Georgia is going to stay warmer, drier this winter. Is a warming planet part of it?
New predictions from the National Oceanic and Atmospheric Association released this week show that the Southeast, including Georgia, is likely to remain warmer than average after Thanksgiving through December.
November started warm in the western U.S. and cold in the east, but a combination of big atmospheric drivers is about to flip that pattern.
“After the shift occurs the coldest air will shift to the northern states with the warmest conditions likely in the Southeast,” Pam Knox, director of the University of Georgia weather network and agricultural climatologist, said in a newsletter.
NOAA’s outlook shows that during late November into December, much of the Southeast is more likely to see above-normal temperatures, while parts of the northern United States and the west lean colder. Over the full winter from December through February, NOAA projects above-average temperatures for much of the South, along with below-average precipitation, raising drought concern.
Several large-scale climate forces are lining up at the same time that can dramatically change weather over the U.S.
The forces at play are: La Niña, a cooling event in the Pacific that reshapes jet streams and typically brings dryer and warmer weather to the South; Madden–Julian Oscillation, a tropical storminess cycle that moves eastward around the globe; and a possible Sudden Stratospheric Warming event — rare for November — which can disrupt the polar vortex and sometimes bring cold outbreaks.
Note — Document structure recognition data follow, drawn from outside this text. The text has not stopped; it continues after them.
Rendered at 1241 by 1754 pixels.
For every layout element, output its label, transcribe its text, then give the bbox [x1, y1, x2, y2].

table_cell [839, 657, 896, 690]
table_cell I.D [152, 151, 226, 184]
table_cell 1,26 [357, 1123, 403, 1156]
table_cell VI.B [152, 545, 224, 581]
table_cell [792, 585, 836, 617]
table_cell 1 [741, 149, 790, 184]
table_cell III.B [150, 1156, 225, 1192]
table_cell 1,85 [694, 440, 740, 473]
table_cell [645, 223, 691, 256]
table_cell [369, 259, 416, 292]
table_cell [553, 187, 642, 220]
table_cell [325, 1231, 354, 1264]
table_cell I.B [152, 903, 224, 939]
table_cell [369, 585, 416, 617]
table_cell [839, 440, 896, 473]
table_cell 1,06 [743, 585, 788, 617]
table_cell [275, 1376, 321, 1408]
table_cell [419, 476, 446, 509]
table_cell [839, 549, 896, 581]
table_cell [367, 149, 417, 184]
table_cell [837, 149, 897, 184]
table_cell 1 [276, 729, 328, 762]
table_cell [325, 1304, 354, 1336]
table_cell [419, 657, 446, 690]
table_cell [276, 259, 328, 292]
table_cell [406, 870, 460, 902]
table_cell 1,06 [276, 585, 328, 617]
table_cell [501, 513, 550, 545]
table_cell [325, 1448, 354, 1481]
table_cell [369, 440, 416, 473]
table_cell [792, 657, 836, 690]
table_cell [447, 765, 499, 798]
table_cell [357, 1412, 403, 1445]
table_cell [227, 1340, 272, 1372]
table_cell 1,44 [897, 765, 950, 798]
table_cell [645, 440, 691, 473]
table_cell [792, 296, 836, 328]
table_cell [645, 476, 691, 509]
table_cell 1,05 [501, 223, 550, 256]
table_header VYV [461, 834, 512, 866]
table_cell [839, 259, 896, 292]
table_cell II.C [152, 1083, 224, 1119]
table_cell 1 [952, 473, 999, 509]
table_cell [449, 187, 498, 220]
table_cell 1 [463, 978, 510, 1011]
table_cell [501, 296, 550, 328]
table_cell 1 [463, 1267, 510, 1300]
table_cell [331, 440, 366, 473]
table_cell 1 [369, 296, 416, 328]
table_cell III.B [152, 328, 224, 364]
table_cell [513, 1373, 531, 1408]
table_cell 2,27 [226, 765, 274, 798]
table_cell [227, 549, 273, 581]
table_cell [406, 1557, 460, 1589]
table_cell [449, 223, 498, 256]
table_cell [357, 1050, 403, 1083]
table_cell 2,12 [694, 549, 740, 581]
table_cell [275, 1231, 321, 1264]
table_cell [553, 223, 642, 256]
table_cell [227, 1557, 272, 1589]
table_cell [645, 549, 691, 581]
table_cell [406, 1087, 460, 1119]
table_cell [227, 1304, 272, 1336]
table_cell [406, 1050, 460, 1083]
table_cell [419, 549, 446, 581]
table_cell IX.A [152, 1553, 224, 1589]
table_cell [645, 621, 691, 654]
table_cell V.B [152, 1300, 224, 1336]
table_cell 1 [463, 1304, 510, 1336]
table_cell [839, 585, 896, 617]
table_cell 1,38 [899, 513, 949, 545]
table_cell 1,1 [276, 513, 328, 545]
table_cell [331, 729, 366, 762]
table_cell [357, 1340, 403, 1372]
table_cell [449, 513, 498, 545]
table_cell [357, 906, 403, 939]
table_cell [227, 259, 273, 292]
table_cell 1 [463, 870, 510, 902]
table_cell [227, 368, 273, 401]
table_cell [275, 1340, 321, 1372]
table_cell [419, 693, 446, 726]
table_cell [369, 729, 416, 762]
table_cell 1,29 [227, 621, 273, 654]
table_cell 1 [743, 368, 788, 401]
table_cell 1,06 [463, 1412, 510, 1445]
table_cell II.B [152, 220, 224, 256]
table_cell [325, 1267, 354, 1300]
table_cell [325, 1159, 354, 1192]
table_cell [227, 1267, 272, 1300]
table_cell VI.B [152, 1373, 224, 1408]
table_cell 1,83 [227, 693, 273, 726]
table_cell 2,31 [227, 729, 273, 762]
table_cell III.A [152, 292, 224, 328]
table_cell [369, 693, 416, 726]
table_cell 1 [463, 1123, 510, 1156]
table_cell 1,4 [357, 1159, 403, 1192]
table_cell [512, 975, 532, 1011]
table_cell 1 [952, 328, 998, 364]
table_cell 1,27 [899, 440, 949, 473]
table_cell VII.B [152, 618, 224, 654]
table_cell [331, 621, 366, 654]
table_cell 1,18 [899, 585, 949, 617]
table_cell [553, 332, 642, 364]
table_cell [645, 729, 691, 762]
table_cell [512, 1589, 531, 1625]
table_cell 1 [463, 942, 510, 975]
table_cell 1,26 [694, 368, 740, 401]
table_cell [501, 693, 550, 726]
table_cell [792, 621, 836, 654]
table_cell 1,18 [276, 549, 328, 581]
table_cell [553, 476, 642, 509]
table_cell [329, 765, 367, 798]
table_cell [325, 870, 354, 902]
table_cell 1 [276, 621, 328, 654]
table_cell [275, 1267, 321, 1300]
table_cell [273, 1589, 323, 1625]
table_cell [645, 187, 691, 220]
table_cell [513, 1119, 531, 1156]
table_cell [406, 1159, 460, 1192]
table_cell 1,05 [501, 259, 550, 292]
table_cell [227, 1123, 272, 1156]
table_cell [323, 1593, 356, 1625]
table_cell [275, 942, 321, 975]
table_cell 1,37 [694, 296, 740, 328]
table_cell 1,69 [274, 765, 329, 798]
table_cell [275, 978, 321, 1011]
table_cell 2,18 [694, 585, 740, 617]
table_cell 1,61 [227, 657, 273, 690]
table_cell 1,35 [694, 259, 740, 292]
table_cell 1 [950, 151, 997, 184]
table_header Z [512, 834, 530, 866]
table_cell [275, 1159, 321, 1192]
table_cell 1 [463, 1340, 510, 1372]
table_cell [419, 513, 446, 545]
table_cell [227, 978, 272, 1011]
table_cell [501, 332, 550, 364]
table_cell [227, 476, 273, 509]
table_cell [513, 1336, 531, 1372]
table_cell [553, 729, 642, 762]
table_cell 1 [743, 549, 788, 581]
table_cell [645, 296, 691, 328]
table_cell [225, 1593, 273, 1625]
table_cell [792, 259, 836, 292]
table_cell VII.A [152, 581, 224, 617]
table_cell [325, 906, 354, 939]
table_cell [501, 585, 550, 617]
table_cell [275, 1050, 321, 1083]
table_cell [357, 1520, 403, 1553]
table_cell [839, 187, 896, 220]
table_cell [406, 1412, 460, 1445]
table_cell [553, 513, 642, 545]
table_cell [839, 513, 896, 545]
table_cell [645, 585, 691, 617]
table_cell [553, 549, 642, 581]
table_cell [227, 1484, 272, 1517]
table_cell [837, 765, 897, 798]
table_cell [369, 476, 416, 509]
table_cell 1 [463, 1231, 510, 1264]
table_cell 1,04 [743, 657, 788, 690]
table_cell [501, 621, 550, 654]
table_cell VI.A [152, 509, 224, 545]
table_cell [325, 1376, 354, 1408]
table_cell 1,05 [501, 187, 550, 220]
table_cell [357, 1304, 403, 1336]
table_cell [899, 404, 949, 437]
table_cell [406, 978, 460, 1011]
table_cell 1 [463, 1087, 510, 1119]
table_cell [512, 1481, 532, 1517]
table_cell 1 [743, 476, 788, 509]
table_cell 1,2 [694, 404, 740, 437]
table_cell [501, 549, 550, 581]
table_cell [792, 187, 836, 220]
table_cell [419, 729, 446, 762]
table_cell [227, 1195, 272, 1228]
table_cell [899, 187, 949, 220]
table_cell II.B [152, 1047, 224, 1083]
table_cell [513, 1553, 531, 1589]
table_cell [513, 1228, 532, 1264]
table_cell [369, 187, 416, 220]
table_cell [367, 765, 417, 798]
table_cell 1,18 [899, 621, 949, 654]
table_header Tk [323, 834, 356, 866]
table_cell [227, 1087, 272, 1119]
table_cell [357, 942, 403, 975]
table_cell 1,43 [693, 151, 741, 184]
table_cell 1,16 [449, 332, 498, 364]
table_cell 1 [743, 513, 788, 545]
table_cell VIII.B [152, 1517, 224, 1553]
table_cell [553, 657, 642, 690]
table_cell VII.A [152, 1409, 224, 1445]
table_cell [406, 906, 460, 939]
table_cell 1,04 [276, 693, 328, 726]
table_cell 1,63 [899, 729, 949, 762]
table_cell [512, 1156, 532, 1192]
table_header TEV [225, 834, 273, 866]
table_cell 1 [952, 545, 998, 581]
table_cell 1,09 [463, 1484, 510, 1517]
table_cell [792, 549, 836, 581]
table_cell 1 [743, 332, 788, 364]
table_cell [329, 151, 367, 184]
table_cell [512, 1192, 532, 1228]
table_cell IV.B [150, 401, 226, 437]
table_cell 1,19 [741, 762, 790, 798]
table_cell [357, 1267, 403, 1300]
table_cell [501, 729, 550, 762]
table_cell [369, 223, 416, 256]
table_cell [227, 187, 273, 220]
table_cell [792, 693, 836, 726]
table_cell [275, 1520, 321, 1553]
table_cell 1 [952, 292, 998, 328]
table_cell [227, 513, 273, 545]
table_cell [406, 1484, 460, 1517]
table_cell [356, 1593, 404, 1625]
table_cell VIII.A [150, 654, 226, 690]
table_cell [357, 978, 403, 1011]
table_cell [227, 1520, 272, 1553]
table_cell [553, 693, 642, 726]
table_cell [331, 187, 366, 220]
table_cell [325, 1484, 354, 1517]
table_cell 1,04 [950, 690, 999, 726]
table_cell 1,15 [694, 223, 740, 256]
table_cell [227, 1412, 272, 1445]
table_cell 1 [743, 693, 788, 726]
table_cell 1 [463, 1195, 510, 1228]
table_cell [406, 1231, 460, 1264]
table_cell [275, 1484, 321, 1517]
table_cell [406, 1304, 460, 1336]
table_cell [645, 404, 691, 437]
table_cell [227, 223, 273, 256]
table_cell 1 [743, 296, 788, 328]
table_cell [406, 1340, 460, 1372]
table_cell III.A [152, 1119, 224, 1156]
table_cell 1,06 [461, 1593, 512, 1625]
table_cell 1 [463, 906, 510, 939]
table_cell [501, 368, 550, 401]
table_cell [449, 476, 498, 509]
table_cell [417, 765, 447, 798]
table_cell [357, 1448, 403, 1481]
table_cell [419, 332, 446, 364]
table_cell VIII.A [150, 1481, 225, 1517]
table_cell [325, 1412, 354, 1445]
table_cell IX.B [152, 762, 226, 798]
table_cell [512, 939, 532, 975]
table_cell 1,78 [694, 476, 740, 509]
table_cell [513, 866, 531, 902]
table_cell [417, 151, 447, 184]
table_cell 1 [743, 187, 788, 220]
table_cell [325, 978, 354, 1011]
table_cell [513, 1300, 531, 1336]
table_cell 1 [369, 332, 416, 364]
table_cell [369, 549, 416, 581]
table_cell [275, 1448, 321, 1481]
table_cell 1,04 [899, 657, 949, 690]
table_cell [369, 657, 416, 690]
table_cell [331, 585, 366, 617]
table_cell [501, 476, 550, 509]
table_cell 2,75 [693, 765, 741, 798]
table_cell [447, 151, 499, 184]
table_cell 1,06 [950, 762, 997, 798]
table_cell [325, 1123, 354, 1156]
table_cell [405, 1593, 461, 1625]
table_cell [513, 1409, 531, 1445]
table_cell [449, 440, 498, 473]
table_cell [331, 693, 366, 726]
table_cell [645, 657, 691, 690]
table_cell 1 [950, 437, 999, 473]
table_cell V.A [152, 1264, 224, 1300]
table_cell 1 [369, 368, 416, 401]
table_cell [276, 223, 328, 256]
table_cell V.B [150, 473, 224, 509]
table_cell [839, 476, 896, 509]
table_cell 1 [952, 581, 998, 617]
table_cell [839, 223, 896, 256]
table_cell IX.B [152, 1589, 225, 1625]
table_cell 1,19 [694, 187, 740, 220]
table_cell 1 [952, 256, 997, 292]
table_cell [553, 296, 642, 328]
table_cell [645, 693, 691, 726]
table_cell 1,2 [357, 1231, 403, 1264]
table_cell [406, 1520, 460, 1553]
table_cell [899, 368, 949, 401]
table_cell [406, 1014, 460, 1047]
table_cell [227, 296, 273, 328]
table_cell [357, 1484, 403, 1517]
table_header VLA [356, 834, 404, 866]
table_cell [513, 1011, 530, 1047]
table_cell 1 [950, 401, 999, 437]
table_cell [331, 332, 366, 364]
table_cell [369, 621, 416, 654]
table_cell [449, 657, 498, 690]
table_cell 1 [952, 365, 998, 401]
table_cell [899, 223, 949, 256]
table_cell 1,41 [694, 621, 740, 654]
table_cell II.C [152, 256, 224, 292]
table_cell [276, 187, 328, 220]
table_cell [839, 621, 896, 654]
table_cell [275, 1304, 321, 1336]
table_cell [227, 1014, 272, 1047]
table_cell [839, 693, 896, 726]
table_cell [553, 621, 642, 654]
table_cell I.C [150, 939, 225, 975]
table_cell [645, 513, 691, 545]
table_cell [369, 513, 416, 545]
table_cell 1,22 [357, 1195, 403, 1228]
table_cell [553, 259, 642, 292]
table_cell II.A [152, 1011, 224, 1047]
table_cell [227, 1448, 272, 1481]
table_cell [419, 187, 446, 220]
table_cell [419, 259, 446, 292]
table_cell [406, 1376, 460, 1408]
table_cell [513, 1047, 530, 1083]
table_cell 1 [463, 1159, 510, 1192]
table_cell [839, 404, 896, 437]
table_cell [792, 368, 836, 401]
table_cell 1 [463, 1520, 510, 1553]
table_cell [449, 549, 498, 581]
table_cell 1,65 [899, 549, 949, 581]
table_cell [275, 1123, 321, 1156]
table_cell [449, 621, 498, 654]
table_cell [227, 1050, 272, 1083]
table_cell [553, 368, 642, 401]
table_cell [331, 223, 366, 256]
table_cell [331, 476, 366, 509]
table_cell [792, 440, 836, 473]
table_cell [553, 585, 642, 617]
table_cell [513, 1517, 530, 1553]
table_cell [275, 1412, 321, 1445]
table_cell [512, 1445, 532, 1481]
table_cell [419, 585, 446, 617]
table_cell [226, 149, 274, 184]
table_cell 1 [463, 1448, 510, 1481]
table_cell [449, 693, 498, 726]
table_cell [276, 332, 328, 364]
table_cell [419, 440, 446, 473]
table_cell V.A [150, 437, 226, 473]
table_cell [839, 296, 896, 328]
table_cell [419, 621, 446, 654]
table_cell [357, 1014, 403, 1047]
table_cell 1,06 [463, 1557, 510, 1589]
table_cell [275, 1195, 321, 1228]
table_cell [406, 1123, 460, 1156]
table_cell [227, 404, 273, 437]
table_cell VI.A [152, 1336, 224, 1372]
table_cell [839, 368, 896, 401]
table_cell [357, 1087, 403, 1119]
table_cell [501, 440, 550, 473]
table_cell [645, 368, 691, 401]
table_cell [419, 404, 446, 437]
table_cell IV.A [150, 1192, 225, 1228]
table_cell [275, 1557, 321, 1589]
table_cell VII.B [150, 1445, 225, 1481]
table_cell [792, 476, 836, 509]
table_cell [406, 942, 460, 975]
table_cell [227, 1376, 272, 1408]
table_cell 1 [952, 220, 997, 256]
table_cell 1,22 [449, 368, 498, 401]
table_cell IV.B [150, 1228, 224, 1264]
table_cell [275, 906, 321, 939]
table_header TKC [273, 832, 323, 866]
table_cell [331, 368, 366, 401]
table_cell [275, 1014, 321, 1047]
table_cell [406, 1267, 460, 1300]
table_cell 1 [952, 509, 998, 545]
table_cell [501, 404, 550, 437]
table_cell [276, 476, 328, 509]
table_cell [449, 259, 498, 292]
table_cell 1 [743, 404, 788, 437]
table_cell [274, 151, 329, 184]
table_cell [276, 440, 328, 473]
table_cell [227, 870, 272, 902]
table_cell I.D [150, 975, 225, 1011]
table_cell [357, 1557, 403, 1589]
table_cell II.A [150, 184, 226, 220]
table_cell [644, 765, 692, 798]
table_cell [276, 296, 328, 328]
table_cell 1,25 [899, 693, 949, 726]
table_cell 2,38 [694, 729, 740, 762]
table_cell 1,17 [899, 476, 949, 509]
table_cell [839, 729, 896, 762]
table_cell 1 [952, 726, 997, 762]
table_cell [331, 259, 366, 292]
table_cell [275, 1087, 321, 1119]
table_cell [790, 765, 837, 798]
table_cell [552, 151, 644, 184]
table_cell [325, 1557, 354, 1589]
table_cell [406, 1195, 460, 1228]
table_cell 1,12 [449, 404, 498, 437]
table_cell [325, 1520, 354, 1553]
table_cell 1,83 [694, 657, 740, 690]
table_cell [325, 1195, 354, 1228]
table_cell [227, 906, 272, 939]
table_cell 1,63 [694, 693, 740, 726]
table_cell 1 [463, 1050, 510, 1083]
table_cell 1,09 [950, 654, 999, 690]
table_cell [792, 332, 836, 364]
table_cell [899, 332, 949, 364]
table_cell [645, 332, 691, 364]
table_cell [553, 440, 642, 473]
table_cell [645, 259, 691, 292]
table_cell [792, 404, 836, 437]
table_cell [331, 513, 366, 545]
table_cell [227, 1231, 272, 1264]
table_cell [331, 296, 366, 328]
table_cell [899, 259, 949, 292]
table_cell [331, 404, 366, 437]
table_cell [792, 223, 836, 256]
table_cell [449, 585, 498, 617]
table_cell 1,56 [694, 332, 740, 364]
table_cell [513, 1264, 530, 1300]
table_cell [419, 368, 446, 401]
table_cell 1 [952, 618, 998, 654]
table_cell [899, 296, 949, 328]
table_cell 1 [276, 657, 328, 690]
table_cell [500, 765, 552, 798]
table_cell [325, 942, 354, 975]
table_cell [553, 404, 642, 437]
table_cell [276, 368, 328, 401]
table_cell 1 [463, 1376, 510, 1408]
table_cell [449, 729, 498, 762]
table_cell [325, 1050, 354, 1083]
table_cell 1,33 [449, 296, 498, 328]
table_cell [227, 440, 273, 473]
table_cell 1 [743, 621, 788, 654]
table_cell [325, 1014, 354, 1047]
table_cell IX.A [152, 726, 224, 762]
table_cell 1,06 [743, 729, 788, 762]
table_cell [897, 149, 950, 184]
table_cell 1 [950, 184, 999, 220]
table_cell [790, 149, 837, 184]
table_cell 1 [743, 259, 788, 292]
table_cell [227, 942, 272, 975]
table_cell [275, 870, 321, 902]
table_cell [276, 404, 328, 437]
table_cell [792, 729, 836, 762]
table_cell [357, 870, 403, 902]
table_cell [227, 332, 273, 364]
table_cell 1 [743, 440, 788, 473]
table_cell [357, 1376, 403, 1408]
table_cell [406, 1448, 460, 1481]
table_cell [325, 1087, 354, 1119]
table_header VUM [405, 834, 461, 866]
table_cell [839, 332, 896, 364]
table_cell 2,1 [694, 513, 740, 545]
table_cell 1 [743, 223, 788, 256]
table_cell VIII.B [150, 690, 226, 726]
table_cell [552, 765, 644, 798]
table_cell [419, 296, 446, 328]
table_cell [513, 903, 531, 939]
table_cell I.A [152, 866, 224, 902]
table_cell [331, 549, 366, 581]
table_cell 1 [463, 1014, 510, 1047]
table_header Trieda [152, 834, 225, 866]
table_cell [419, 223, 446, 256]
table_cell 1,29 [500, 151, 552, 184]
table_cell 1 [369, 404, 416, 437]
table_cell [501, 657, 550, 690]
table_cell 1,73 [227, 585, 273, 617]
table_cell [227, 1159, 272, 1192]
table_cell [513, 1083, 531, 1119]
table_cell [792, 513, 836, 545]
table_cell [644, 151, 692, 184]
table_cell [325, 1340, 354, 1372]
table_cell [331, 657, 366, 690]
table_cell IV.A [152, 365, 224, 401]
Warming global temperatures is shifting the background conditions that patterns like La Niña, the Madden–Julian Oscillation and the Sudden Stratospheric Warming events operate within, according to Knox. These patterns still happen, but they now play out in a warmer atmosphere that raises the floor on temperatures almost everywhere.
Because the planet is warming, the contrasts these patterns usually create are muted: La Niña’s warm zones tend to get even warmer, while its cooler zones don’t cool as much, Knox explained. That upward trend also makes extreme heat easier to reach than extreme cold, even though sharp cold spells are still possible.
“Areas that were warmer than normal due to La Niña get a little bit warmer and areas that would be cooler than normal are a little less cool,” Pam Knox explained. “So in the seasonal forecasts, areas that would have been colder than average might now look more like equal chances of above, below, or near normal, and areas that had some chance of warmer than normal temperatures now have a better chance than years ago.”
“It is easier to get extreme high temperatures than extreme low temperatures because the trend in temperatures is upward, although record cold days can still occur,” Knox said.
Scientists are still debating whether climate change is altering the frequency or strength of La Niña and El Niño, Knox said, though La Niñas have been more common over the past few decades. It’s unclear whether that increase is part of a long-term climate change signal or just a natural swing in the atmosphere-ocean system.
Knox also noted that the timing of this La Niña is especially concerning for southwest Georgia, where the newest U.S. Drought Monitor shows extreme drought. Since La Niña usually keeps the Southeast drier through winter, she said the region could see worsening conditions and a greater chance of the drought stretching into spring.